Dotychczas główną odpowiedzialnością za rozpętanie kryzysu obarczano Goldman Sachs i Deutche Bank. Opinia zwłaszcza tego pierwszego bardzo przez to ucierpiała. Jednak wydaje się, że wizerunek JP Morgan nie powinien doznać aż tak wielkiego uszczerbku jak to miało miejsce w przypadku Goldman Sachs.
Jak zaznacza SEC JP Morgan w przeciwieństwie do Goldman Sachs nie działał w sposób zamierzony, a komisja dopatruje się w jego ruchach jedynie niedbalstwa. Na korzyść banku działa fakt, że instytucja sama inwestowała w wadliwe papiery w wyniku czego poniosła straty wynoszące 900 mln zł. Najwyraźniej SEC uznał, że bankierzy igrając finansowym ogniem wystarczająco się już poparzyli, zasądzając skromną jak na tę skalę szkód karę 153 mln dol.

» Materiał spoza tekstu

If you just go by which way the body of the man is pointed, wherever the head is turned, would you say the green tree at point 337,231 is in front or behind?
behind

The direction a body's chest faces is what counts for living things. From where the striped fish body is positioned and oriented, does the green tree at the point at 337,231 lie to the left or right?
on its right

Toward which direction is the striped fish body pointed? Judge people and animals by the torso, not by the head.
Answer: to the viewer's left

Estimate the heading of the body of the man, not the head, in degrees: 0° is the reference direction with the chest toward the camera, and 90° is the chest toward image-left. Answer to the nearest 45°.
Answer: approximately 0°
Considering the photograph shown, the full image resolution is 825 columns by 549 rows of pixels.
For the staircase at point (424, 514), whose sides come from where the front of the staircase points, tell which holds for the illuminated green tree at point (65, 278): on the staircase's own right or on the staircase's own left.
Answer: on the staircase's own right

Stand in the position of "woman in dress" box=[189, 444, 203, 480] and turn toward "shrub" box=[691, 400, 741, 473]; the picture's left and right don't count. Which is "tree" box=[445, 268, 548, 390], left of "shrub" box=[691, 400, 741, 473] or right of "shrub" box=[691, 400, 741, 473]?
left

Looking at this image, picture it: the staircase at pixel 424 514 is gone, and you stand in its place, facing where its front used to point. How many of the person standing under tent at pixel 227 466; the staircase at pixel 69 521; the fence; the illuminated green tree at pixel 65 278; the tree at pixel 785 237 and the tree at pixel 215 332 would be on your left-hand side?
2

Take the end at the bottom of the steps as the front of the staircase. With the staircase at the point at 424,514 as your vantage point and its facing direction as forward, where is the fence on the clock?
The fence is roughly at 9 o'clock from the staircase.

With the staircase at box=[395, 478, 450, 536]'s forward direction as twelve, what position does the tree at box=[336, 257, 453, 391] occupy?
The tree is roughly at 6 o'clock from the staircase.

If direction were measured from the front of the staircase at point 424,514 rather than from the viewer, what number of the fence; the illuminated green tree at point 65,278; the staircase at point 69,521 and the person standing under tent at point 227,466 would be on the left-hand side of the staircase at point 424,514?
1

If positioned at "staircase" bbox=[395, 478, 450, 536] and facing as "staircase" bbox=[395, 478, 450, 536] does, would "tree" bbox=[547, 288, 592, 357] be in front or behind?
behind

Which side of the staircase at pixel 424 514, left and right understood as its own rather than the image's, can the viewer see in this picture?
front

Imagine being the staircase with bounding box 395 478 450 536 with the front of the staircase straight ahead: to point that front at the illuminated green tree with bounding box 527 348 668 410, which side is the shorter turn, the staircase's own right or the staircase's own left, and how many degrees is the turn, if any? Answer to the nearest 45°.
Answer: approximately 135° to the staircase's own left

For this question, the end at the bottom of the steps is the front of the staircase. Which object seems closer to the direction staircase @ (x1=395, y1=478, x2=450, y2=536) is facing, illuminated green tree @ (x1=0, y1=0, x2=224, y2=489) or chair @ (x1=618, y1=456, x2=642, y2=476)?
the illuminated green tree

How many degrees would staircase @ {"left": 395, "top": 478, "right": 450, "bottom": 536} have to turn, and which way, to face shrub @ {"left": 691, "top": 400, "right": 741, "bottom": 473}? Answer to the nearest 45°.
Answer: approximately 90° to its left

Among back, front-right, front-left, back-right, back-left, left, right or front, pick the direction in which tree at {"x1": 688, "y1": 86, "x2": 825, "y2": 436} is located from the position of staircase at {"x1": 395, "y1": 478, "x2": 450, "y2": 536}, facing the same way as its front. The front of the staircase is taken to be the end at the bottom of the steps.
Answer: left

Najwyraźniej odmiennego zdania jest federalny regulator rynku kredytowego – Narodowa Unia Kredytowa (NCUA), która pozwała JP Morgan i Bank of Scotland za to, że sprzedawały swoim klientom bezwartościowe instrumenty zabezpieczone hipotekami nie informując ich o ryzyku. NCUA domaga się od banków 800 mln dol. odszkodowania.
Karę nałożona przez SEC JP Morgan zgodził się zapłacić, ale trudno oczekiwać podobnej reakcji na roszczenia NCUA. Wcześniej amerykański regulator rynku nałożył 550 mln dol. kary na Goldman Sachs.